On Mon, Mar 01, 2021 at 10:59:16AM +1300, Brian E Carpenter wrote:
> > On 2/28/21 2:51 PM, Brian E Carpenter wrote:
> >> Since we're designing on the hoof here, I suggest you'd need a construct like
> >> <literal value="Philip R. Zimmermann"/>.

Consider these examples:

  It's the biggest stimilus in the U.S. Congress budget history.

Now, with the power of grammar we can parse that as one sentence.

But now try this one:

  Some wonder what is the biggest problem facing the U.S. Congress.

Hmmm.  Well, yes, a stickler for grammar will tell you that parses as
just one sentence.

There is no heuristic you can implement for that case, and wider space
after sentence-ending periods really does help readers parse sentences.

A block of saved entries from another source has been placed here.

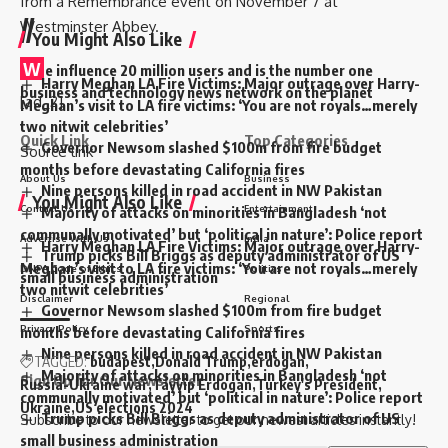
from a Remembrance event on November 7 at
//
Westminster Abbey.
You Might Also Like
W
e influence 20 million users and is the number one
Harry Meghan LA Fire Victims: Major outrage over Harry-
business and technology news network on the planet
[ad_2]
Meghan’s visit to LA fire victims: ‘You are not royals…merely
two nitwit celebrities’
Quick Link
Top Categories
Governor Newsom slashed $100m from fire budget
Source link
months before devastating California fires
About Us
Business
Nine persons killed in road accident in NW Pakistan
You Might Also Like
Contact Us
Entertainment
Majority of attacks on minorities in Bangladesh ‘not
communally motivated’ but ‘political in nature’: Police report
Advertise With Us
India
Harry Meghan LA Fire Victims: Major outrage over Harry-
Trump picks Bill Briggs as deputy administrator of US
Meghan’s visit to LA fire victims: ‘You are not royals…merely
DNPA Code of Ethics
Politics
small business administration
two nitwit celebrities’
Disclaimer
Regional
Governor Newsom slashed $100m from fire budget
Privacy Policy
Sports
months before devastating California fires
Nine persons killed in road accident in NW Pakistan
TAGGED:
budapest
Donald Trump
erdogan
Majority of attacks on minorities in Bangladesh ‘not
Sign Up for Our Newsletter
Russia-Ukraine war
Tayyip Erdogan
Turkey's President
communally motivated’ but ‘political in nature’: Police report
Ukraine
US elections 2024
Trump picks Bill Briggs as deputy administrator of US
Subscribe to our newsletter to get our newest articles instantly!
small business administration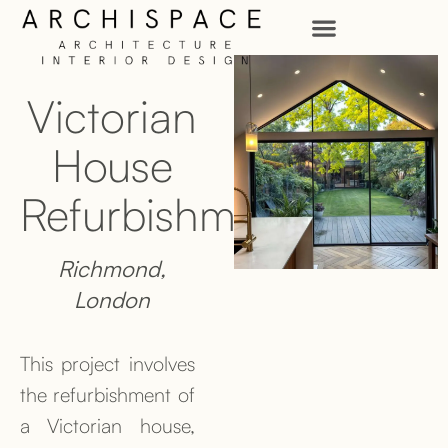
Victorian
House
Refurbishment
Richmond,
London
This project involves
the refurbishment of
a Victorian house,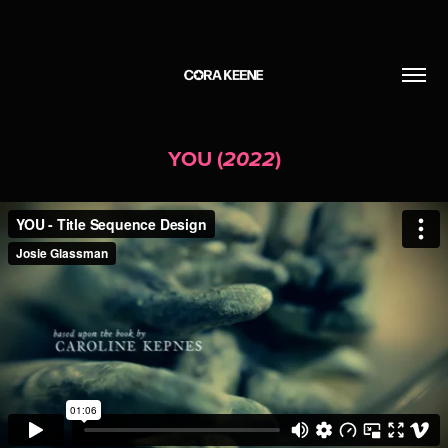
YOU (
)
2022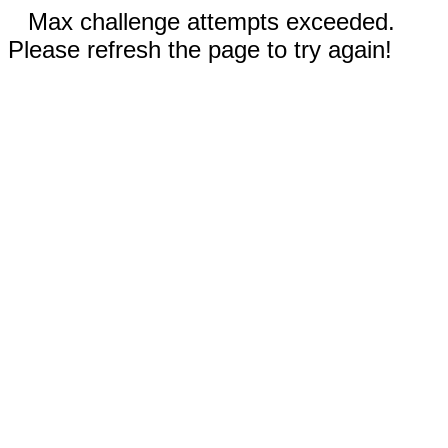
Max challenge attempts exceeded.
Please refresh the page to try again!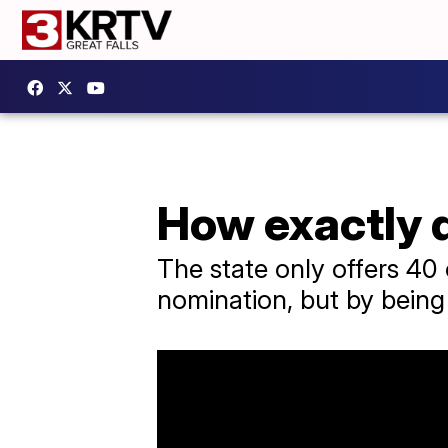
How exactly 
The state only offers 40
nomination, but by being f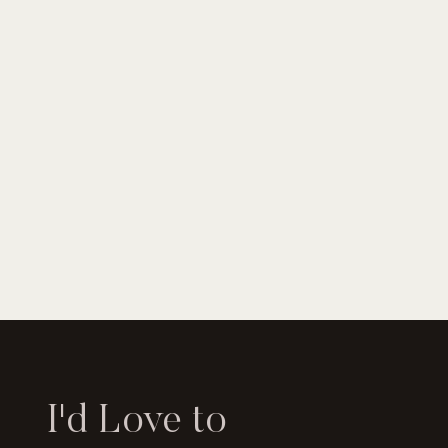
I'd Love to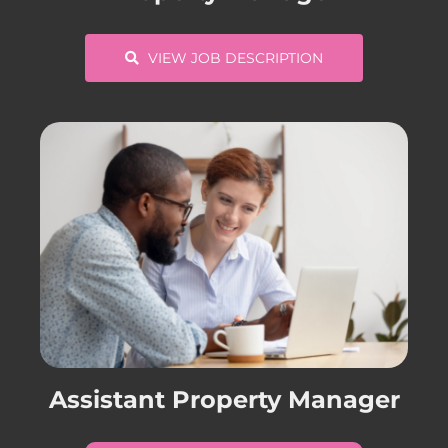
VIEW JOB DESCRIPTION
Assistant Property Manager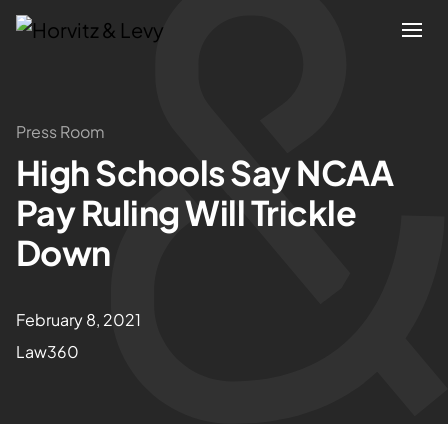
Attorneys
Press Room
High Schools Say NCAA
Practices
Pay Ruling Will Trickle
Results
Down
About
February 8, 2021
Law360
Blogs
News & Insights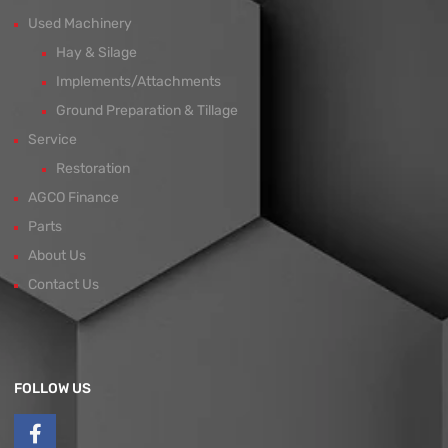
Used Machinery
Hay & Silage
Implements/Attachments
Ground Preparation & Tillage
Service
Restoration
AGCO Finance
Parts
About Us
Contact Us
FOLLOW US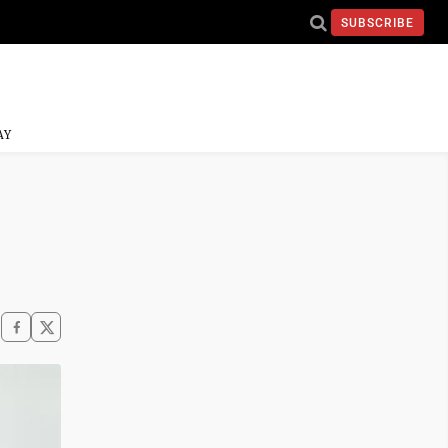
SUBSCRIBE
AY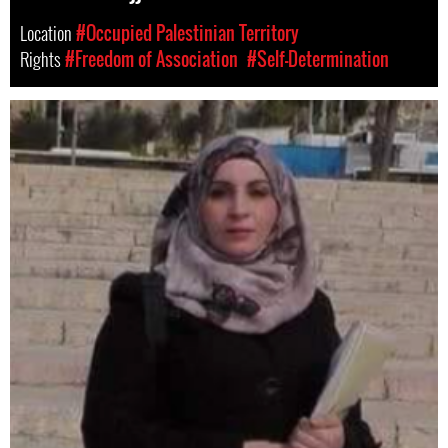
Location
#Occupied Palestinian Territory
Rights
#Freedom of Association
#Self-Determination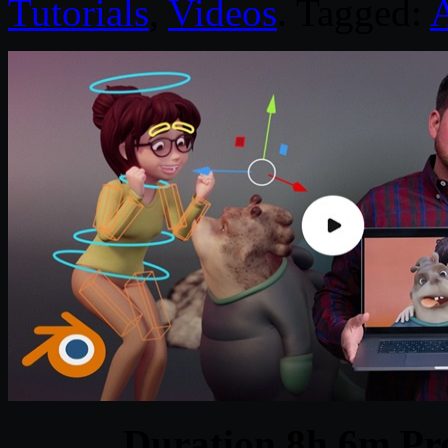
Tutorials
,
Videos
. Tagged:
Duration 8h 6m Pro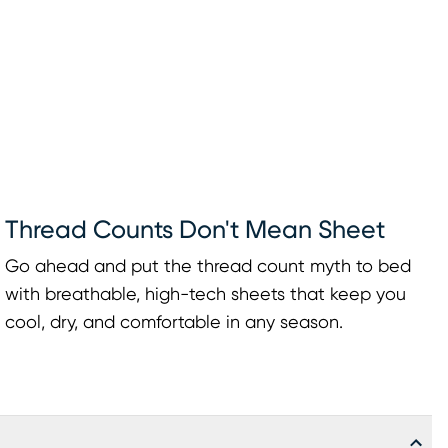
Thread Counts Don't Mean Sheet
Go ahead and put the thread count myth to bed
with breathable, high-tech sheets that keep you
cool, dry, and comfortable in any season.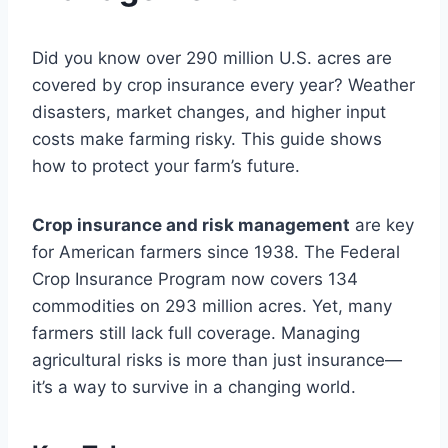
Did you know over 290 million U.S. acres are
covered by crop insurance every year? Weather
disasters, market changes, and higher input
costs make farming risky. This guide shows
how to protect your farm’s future.
Crop insurance and risk management
are key
for American farmers since 1938. The Federal
Crop Insurance Program now covers 134
commodities on 293 million acres. Yet, many
farmers still lack full coverage. Managing
agricultural risks is more than just insurance—
it’s a way to survive in a changing world.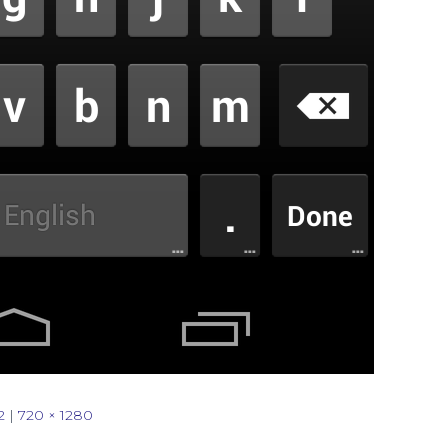
2
|
720 × 1280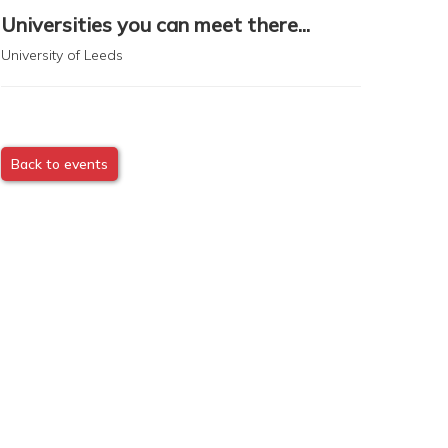
Universities you can meet there...
University of Leeds
Back to events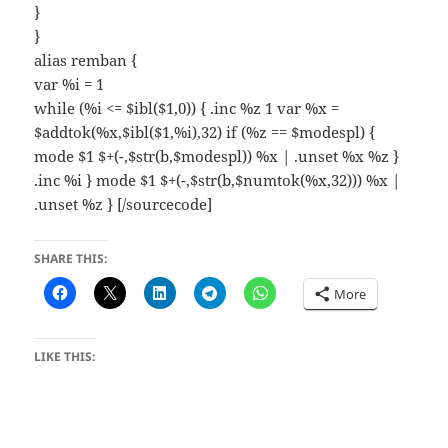
}
}
alias remban {
var %i = 1
while (%i <= $ibl($1,0)) { .inc %z 1 var %x =
$addtok(%x,$ibl($1,%i),32) if (%z == $modespl) {
mode $1 $+(-,$str(b,$modespl)) %x | .unset %x %z }
.inc %i } mode $1 $+(-,$str(b,$numtok(%x,32))) %x |
.unset %z } [/sourcecode]
SHARE THIS:
More
LIKE THIS:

One could say "don't write ambiguous sentences" / "rewrite to avoid
ambiguity".  Like:

  Some wonder what is the biggest problem facing the United States
  Congress.

Well, OK, if there's no desire to do anything about this in xml2rfc, I
guess that will be authors' only resort.

Here's a possible scheme that doesn't count on XML preserving any space
for xml2rfc:

  if (s[i] == '.' && s[i-1] == '.') ||  # E.g., ellipsis
     ('.' && s[i-2] != '.')             # I.e., not a dotted acronym
    if s[i+1] == &nbsp
      # sentence does not end
    else
      # sentence ends
  else if s[i] == '.' && s[i-2] == '.'  # I.e., a dotted acronym
    if s[i+1] == &emsp;
      # sentence ends
    else
      # sentence does not end

Replace &nbsp; and &emsp; with elements if need be.

Nico
--